Summary for still imaging measurements:
https://horshack-dpreview.github.io/RollingShutter/
The landing page shows measurements for still imaging and common video modes, 8K/6K, 4K, and 1080.
The per-camera detail page has many more results, and for the S1 I measured nearly every video mode and configuration, including all the internal LGOP and ProRes Raw modes plus external BM raw. The detail page for the S1 II measurements is at:
https://horshack-dpreview.github.io/RollingShutter/#Panasonic S1 II
Summary for still imaging measurements:
- 14-bit full-sensor stills readout (6000x4000 3:2) is 1/69. This is the same as the Z6 III. This works out to 3.6us/row
- 12-bit full-sensor stills readout is 1/84, or 3us/row. This is slightly faster than the Z6 III's 12-bit readout of 1/90. Note that 12-readout is only used when shooting Burst SH mode with "speed priority".
- The S1 II uses 14-bit readouts for JPG vs 12-bit readouts for many competitors including Nikon, thus has the same readout speed as 14-bit raws.
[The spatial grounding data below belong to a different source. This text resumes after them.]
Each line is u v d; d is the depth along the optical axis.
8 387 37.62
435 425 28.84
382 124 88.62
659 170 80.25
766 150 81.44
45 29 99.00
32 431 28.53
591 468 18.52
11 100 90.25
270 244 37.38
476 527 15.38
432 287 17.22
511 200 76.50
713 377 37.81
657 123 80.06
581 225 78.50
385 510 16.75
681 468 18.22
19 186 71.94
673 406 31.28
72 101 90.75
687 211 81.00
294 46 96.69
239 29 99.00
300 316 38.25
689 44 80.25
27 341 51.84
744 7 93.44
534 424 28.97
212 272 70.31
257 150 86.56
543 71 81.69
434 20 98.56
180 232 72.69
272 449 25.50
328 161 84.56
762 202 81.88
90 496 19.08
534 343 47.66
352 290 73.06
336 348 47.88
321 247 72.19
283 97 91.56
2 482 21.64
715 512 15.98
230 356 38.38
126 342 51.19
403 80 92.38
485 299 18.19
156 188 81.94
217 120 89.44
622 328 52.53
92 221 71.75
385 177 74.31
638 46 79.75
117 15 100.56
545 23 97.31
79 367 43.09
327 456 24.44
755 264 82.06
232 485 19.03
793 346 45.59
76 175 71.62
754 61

- 6K 30fps Open Gate (5952x3968 3:2) LGOP is 1/69, same as the 14-bit stills readout. This demonstrates the S1 II is using 14-bit readout for video, as compared to 12-bit video readout on almost all other hybrids including the Z6 III. This results in higher DR but at the expense of slower readouts / more rolling shutter. For example, the Z6 III 12-bit 4k 30fps readout speed is 1/107 vs the 14-bit readout of 1/69 on the S1 II.
- Interesting, nearly all of the S1 II's 24fps measurements are slightly slower than their 30fps equivalents. For example, 6k 24fps Open Gate is 1/66.66 vs 1/69.38 for 30fps. This slower readout also applies to 48fps, which implies the speed difference is perhaps related to frame rate rounding of some type.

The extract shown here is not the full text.